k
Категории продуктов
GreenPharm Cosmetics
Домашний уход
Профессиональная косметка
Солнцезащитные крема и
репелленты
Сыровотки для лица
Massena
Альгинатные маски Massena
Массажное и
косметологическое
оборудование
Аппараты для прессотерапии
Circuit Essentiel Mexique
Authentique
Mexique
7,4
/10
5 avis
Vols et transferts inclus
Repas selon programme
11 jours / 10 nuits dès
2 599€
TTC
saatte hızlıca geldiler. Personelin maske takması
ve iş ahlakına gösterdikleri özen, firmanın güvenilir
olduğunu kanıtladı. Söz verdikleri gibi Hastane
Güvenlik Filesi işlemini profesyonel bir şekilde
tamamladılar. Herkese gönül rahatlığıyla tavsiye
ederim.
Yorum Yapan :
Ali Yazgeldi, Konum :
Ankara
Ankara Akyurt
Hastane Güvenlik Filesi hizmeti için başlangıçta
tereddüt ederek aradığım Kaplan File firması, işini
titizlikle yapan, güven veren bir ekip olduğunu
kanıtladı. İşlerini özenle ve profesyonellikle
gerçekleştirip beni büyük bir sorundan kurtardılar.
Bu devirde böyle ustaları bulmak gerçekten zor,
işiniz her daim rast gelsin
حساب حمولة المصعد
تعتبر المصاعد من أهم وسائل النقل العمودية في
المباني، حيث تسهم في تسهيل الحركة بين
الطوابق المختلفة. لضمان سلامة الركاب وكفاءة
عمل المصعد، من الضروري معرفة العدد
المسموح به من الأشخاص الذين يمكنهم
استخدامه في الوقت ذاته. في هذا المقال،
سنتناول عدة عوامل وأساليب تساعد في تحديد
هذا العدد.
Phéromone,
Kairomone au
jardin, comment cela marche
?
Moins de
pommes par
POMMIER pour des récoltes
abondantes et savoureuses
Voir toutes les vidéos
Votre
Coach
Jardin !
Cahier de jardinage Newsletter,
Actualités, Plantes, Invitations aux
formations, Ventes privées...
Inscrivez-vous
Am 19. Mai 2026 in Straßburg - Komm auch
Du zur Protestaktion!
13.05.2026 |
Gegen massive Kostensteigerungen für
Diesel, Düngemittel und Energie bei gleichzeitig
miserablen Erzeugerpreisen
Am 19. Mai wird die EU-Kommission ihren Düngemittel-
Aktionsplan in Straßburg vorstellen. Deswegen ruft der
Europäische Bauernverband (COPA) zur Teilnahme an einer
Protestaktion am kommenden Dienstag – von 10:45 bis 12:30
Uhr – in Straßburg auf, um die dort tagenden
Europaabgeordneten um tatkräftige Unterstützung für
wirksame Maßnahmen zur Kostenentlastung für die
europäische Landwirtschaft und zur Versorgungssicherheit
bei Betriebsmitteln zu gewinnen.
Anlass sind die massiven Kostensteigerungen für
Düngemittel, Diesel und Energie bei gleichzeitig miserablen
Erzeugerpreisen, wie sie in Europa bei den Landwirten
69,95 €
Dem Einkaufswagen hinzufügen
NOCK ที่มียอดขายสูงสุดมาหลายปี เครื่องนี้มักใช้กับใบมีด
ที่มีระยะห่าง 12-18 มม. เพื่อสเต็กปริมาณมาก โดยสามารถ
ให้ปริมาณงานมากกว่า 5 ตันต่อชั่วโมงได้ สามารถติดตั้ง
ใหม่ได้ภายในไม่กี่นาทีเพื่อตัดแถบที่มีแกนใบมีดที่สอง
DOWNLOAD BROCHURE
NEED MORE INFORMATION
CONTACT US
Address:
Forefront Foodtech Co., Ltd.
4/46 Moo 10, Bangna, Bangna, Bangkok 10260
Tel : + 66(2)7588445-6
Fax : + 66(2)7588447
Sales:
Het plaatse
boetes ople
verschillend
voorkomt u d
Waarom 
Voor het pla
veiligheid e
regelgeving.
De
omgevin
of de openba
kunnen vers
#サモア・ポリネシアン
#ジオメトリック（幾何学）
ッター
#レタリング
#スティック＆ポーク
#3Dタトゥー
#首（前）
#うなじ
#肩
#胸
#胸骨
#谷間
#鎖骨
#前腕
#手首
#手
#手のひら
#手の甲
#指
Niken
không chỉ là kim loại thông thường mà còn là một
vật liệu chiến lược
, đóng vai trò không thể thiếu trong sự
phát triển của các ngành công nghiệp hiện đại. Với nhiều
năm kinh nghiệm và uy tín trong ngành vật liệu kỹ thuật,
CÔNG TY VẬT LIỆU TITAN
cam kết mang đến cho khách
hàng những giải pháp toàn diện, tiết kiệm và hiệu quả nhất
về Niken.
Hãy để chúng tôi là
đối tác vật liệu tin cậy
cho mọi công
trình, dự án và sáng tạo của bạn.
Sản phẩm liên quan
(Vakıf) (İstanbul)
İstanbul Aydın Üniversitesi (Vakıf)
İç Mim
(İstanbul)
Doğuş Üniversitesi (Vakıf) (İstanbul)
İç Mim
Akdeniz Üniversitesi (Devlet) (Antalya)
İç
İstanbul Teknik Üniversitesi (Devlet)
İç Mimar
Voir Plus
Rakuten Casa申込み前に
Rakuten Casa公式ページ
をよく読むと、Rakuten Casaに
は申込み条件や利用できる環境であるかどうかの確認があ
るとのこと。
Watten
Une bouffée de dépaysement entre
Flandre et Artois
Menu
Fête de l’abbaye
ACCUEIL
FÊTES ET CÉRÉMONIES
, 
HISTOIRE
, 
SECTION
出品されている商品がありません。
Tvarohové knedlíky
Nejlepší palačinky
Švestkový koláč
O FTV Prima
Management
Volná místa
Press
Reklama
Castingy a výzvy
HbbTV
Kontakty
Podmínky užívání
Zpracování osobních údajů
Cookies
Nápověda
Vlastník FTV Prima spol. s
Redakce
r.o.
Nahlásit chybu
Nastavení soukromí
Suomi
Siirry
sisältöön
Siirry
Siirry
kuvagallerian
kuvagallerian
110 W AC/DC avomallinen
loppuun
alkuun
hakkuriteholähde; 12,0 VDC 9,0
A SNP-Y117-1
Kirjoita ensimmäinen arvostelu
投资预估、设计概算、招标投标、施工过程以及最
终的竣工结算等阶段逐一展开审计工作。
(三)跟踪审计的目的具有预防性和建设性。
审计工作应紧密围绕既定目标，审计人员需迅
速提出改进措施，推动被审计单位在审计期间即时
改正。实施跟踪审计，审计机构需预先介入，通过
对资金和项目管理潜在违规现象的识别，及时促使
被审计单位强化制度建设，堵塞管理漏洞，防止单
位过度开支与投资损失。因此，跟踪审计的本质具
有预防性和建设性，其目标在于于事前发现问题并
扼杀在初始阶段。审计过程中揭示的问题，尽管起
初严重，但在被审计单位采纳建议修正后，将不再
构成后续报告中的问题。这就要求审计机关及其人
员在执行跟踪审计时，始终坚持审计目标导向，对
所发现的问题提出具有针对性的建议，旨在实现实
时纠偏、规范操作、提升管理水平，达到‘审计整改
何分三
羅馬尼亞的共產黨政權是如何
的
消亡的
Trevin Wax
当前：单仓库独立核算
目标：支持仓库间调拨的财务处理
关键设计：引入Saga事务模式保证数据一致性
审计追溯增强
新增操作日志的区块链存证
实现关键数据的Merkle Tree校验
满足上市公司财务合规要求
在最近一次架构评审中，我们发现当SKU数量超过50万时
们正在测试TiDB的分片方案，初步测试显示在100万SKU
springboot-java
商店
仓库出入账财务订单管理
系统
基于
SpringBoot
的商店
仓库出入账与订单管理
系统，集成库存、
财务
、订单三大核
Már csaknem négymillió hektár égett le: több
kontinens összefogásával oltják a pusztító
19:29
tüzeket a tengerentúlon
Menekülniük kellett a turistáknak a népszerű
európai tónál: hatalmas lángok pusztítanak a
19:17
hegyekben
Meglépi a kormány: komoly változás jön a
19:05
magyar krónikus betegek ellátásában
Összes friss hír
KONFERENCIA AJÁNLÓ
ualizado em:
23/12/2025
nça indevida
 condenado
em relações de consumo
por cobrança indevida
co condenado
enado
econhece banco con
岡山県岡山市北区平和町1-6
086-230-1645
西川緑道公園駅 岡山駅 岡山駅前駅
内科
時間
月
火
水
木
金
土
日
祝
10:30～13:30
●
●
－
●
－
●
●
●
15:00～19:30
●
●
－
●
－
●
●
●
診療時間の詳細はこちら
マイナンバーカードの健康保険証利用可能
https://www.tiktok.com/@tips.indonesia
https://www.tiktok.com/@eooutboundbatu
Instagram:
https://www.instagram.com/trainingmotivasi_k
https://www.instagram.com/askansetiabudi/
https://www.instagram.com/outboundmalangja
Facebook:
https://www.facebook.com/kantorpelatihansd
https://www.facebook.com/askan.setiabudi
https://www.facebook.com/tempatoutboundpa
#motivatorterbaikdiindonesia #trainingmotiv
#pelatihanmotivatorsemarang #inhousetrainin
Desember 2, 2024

### Problem description
If the string "Mexique" appears in a line of the entries, report the line.

### Answer below
Circuit Essentiel Mexique
Mexique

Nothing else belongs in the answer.